Later on, other people, including the pretty conventional finance scholars like Richard Roll of UCLA, basically confirmed Shiller’s observation, and so then Shiller actually went and paid attention to real estate for about ten years. But when he came back to paying attention to the stock market again in the middle-late 90’s, it was with this idea that [there was] this period when prices went off in directions that had less to do with anything going on with the fundamentals than [with] mood swings. That led him by the late 90’s to be this really prominent doubter about the bull market of those days. And then he came out with—he totally admits this was luck—the most spectacularly timed book of all time. In March 2000, he published Irrational Exuberance, and March 2001 is exactly when that exuberance started to tail off and end.
Question: What is Shiller’s take on the current crisis?
Justin Fox: So he wrote Irrational Exuberance in 2000, and then he went back to paying attention to real estate. And then wrote a new version of the ebook that came out in 2005, making the point that, “Wow! Real estate prices had gone really crazy by historical standards, and we can probably expect sometime in the next few years a collapse in real estate prices.” And so he is now even more of a guru than ever before, because he really did it at some level predict what happened. Not the details, not the timing, but he—at a time when conventional wisdom was that the real estate market was not a big danger—he was saying it [was] everyday.
What’s interesting about Shiller is his lesson that he takes from all this is not that we somehow need to shut down markets or regulate them vastly more. However, I think he will be in favor of some more regulation. But he seems to think that if we only had even more financial products, if we’re all buying and selling real estate derivatives betting that our house prices might fall, then we would have been better off. So it sort off comes back around to that MIT belief in markets and conventional economics in the end. And so he’s very often paired with Nasem Taleb, an options trader turned bomb-throwing market philosopher. And Shiller comes across as the conservative or the moderate in all these discussions now.
Question: Does the crisis disprove Shiller’s belief in the power of developed economies?
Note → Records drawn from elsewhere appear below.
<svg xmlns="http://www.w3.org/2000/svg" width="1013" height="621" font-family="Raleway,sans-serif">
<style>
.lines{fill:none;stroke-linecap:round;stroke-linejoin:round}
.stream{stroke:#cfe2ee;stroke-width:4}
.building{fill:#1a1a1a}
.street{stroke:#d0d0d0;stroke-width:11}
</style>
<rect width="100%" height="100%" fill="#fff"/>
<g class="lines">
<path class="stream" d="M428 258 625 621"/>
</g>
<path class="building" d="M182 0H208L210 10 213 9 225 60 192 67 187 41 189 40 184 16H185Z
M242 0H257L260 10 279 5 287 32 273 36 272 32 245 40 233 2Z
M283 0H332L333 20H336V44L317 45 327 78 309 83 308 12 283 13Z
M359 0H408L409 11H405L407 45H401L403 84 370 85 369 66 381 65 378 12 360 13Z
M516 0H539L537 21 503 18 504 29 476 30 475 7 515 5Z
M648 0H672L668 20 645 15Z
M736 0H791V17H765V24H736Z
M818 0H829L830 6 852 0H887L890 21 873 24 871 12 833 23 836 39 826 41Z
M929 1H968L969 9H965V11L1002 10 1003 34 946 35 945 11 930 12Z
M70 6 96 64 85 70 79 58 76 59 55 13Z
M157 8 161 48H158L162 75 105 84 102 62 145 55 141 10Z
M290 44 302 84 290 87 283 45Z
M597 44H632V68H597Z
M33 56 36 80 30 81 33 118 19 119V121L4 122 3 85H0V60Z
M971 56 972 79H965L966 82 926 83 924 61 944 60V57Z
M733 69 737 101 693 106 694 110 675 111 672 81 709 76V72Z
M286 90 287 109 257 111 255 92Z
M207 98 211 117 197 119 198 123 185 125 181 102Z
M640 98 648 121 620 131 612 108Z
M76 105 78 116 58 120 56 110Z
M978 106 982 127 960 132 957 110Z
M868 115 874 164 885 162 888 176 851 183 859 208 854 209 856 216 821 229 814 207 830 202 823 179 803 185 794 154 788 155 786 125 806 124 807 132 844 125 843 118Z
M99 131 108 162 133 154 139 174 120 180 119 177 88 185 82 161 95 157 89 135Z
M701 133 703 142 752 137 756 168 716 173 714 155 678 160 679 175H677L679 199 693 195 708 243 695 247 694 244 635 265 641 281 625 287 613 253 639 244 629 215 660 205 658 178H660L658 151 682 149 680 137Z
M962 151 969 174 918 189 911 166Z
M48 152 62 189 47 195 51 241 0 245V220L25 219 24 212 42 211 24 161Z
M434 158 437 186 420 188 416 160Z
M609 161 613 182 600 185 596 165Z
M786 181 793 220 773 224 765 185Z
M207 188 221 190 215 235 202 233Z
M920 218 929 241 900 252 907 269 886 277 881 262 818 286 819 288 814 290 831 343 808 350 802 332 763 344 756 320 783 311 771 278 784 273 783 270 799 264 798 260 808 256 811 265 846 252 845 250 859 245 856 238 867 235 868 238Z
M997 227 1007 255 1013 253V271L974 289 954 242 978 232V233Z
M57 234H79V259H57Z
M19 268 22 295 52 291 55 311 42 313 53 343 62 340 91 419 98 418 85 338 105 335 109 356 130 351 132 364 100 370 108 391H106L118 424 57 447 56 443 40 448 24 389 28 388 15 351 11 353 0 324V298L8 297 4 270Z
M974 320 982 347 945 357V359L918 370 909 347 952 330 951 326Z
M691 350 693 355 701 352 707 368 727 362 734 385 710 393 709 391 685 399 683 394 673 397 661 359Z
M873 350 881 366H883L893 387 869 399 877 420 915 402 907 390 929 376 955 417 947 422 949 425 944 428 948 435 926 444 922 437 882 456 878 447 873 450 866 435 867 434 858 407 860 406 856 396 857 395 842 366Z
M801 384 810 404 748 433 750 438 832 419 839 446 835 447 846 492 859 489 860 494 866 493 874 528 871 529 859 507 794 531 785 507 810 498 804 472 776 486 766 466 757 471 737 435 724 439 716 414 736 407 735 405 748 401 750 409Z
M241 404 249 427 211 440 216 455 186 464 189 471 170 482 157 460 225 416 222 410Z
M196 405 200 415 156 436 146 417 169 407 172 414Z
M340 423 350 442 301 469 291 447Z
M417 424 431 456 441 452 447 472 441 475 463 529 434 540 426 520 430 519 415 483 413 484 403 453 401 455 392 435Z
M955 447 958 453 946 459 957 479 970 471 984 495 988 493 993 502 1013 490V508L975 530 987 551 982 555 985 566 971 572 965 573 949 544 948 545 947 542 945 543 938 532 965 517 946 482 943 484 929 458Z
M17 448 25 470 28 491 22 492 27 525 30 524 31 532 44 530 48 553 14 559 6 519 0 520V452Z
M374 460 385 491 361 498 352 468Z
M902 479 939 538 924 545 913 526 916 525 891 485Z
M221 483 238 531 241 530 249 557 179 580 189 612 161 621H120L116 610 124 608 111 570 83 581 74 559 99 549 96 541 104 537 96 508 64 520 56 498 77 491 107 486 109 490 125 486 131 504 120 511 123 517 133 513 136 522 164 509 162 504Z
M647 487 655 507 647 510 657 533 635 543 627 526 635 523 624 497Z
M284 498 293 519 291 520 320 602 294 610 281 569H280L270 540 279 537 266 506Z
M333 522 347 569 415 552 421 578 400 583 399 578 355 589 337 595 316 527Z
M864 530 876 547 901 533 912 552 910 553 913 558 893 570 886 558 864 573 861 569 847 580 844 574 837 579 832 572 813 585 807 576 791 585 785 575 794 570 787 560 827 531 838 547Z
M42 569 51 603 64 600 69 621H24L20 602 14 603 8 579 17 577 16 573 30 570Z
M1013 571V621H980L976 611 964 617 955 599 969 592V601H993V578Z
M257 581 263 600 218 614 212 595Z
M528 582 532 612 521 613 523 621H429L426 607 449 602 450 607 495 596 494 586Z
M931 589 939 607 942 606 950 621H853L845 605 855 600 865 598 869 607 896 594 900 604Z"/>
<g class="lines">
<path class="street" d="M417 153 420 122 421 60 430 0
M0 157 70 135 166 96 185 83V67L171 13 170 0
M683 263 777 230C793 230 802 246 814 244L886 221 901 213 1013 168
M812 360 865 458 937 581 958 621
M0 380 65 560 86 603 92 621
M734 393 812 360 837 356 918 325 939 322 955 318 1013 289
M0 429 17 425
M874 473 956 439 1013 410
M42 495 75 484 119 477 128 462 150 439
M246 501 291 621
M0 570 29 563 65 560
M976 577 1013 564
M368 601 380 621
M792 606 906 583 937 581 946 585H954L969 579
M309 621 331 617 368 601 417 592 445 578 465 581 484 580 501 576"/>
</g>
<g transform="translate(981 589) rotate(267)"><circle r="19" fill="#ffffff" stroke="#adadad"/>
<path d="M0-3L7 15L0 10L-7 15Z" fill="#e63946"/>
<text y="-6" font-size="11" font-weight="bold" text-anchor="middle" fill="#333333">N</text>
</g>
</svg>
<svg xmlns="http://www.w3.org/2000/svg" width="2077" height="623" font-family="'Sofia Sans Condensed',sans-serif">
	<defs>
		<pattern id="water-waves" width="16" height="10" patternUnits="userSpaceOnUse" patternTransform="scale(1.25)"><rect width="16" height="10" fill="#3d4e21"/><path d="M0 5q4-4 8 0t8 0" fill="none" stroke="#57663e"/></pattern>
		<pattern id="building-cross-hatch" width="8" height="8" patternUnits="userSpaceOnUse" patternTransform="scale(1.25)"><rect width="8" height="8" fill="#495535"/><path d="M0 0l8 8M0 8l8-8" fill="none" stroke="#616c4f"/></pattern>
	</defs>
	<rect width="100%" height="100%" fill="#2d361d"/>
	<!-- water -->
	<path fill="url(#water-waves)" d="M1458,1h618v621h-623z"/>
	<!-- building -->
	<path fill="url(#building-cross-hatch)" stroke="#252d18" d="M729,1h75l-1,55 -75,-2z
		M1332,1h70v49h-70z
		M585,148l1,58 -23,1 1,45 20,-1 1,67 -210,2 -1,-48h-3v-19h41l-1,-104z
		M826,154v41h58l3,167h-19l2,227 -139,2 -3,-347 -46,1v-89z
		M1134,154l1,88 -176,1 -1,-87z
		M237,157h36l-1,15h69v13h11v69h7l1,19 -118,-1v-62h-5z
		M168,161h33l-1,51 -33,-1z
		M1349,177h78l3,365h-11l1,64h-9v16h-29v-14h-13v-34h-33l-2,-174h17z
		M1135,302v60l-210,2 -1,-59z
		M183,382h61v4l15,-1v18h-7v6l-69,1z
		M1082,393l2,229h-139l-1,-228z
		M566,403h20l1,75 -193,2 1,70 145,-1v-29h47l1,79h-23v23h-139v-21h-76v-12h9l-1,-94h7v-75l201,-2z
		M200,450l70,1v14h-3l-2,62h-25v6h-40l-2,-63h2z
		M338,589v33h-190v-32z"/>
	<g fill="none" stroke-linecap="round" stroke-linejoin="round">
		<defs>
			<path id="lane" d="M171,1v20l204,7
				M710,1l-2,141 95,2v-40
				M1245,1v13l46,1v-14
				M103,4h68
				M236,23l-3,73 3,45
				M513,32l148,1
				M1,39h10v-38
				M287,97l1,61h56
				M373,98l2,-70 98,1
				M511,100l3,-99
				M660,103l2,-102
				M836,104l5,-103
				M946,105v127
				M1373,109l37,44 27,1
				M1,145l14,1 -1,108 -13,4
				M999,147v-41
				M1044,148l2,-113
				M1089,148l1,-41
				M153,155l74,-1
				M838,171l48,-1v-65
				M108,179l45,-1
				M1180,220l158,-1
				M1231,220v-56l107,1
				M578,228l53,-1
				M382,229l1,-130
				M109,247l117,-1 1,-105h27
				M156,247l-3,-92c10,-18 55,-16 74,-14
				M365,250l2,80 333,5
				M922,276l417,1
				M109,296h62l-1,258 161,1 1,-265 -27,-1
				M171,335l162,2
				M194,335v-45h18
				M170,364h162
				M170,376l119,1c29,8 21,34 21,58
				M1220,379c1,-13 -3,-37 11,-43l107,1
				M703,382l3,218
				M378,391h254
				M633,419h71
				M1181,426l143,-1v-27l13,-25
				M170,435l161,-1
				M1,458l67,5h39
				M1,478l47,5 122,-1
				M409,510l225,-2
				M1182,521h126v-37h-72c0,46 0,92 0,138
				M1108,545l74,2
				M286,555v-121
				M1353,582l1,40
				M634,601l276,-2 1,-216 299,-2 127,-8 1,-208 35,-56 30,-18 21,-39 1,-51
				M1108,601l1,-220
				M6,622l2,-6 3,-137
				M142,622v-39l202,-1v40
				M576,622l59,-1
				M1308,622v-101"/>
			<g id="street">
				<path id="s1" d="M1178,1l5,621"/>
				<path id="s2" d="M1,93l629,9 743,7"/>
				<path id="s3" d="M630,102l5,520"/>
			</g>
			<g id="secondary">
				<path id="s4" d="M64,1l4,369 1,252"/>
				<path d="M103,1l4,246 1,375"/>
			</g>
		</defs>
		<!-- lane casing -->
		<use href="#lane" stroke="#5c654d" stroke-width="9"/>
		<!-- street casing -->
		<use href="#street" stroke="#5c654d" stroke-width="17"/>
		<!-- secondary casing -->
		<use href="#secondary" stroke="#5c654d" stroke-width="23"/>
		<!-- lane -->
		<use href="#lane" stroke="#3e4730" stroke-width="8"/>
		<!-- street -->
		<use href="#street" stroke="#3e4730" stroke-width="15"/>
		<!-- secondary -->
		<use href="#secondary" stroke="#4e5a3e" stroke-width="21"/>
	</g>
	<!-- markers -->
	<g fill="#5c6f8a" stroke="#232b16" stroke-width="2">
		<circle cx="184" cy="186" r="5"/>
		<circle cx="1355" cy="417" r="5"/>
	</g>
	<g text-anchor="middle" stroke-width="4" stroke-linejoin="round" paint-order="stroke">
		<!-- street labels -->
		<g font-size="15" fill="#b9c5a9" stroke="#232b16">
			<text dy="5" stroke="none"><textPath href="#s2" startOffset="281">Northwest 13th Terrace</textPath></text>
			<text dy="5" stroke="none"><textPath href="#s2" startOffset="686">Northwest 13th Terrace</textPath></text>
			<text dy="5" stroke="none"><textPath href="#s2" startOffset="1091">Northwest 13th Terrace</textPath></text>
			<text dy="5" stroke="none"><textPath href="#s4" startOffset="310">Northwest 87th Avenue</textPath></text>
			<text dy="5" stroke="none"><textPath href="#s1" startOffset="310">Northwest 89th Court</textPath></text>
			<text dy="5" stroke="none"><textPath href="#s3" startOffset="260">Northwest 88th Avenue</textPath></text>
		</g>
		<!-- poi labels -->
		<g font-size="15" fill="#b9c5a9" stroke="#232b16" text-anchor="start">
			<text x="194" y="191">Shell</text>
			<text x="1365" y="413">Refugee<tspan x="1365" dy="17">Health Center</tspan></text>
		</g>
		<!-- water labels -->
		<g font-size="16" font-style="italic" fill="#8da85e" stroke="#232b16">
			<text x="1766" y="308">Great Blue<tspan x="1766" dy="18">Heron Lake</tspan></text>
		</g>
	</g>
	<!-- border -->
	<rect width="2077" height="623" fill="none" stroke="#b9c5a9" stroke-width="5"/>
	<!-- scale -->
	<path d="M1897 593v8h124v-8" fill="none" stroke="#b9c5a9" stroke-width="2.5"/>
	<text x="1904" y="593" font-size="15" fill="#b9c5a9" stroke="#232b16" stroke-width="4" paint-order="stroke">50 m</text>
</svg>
Justin Fox: His belief is continued growth of the financial system is a good thing: we just have these shakeouts where we figure out what doesn’t work. I guess my one caveat to that is, after he said that, I went back, and was trying to look at it—because finance people always bring this up—and there’s a lot of comparative global research showing that countries with better developed financials do better than those without them. But [that’s] mostly research about developing countries, and it sort of stands to reason that a country where nobody has a bank account is not going to progress as fast economically as one with their banks and loans available. But I think once you get to a well-developed economy with big financial system, I’m sure there’s some point of diminishing returns, and it’s pretty clear we reached that in the US over the past decade: where you get a financial system that sort of takes on a dynamic of its own and it is no longer serving the economy as a whole, but it’s just kind of turning towards it’s own path and sucking off lots of money from the system. I imagine we will start getting a lot of research now about whether there is any way to tell what’s that one point where financial system has gotten too big. And I don’t think Shiller would disagree [with] that. He just, in the end, still believes in finance and [that] it can do good things for the people.